Lo del sábado no fue solo fútbol: fue un cambio de función. Donde antes algunos jugadores parecían simple atrezzo, ahora aparecen tipos que piden foco, texto, papel principal. El Rico Pérez, por momentos, parecía un teatro con luces propias.
El encuentro arrancó con algunas dudas, porque el Betis tuvo varias para adelantarse en el marcador y cada vez que llegaban a mí se me escapaba el “Mamma Mía” porque las tuvo claras y daba la sensación de que el Hércules empezaba desafinando. Pero esta vez Los Chicos del Coro afinaron atrás: serios, ordenados, sin una sola nota fuera de tono, como si hubieran ensayado una partitura que antes sonaba a improvisación.
En ataque, los delanteros del Betis, al estilo High School Musical parecía que aportaban buena coreografía , ritmo, velocidad pero no terminaban de rematar en el área. Mucho flow, poco gol.
Mientras tanto, el Hércules estrenaba entrenador, con un Beto versión Aladdín, flotando sobre una alfombra nueva, elegante, ligero, con su equipo sacando pases desde atrás, con orden y concierto, pases que parecían salidos directamente de una lámpara mágica y , cada vez que tocaban el balón, el Rico Pérez parecía pedir un deseo al genio.
Y entre tanta energía renovada, Aranda apareció a ritmo de Billy Elliot después de dos cafés: intenso, eléctrico, valiente, siempre un paso por delante.

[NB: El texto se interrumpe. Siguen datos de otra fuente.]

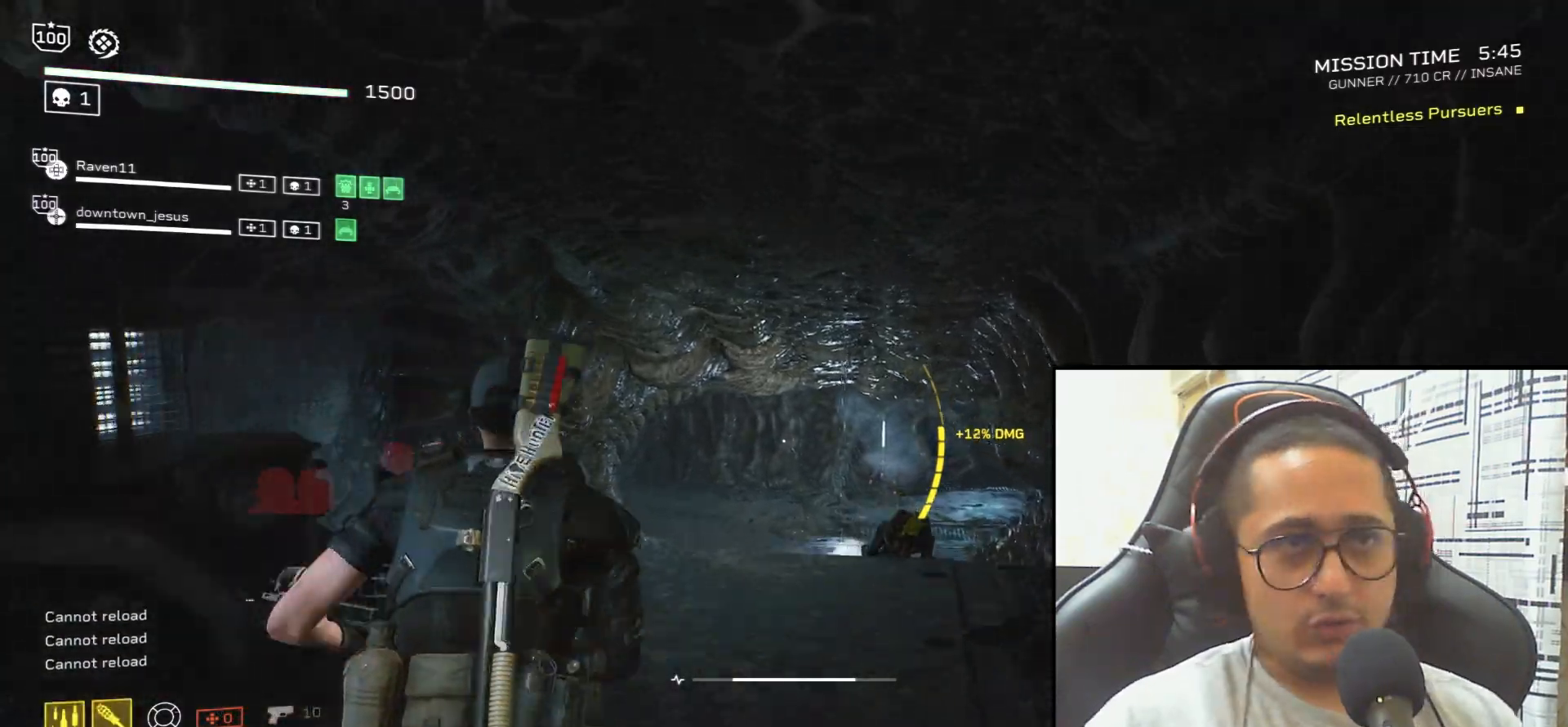
{"keys": ["shift", "w"], "mouse": [], "events": []}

Se movía con esa mezcla de hiperactividad y descaro que levanta a la grada, como si cada balón fuese una coreografía que solo él conoce.
Y ahí en ese juego de movimiento, ritmo y chispa, apareció otro de los destacados, Jeremy, que pasó de Simba a Rey León en solo un partido de Beto.
Ni transición, ni adaptación, ni papeles menores. En cuanto pisó escenario, rugió. Encaró, agitó, pidió el balón, cambió el ritmo del equipo y se adueñó de la obra como si llevara meses ensayando este papel oculto. De telón a foco. De silencio a rugido.
Y ya para terminar esta parodia de musical, que se me ocurrió de camino a casa, concluyo con lo que dijo Beto al final del encuentro: el próximo partido el Hércules va a ir a Tarragona a ganar. Y eso ya es decir mucho y cambia, sobre todo, el discurso que veníamos escuchando durante meses.
Pero ahora falta por ver si este nuevo Hércules se parecerá más al del clásico Cantando bajo la lluvia, es decir si seguirá sufriendo el mismo chaparrón aunque con distinto paraguas, o si, por fin, se transformará en su propio La La Land: alegre, luminoso y esperanzador, ese musical en el que la ciudad de las estrellas y la ciudad de los sueños pueden convertirse, quién sabe, en el Hércules de las estrellas o el Hércules de los sueños. Porque de sueños también se vive… y más en este club.
Mientras tanto, que viva el fútbol…y la música.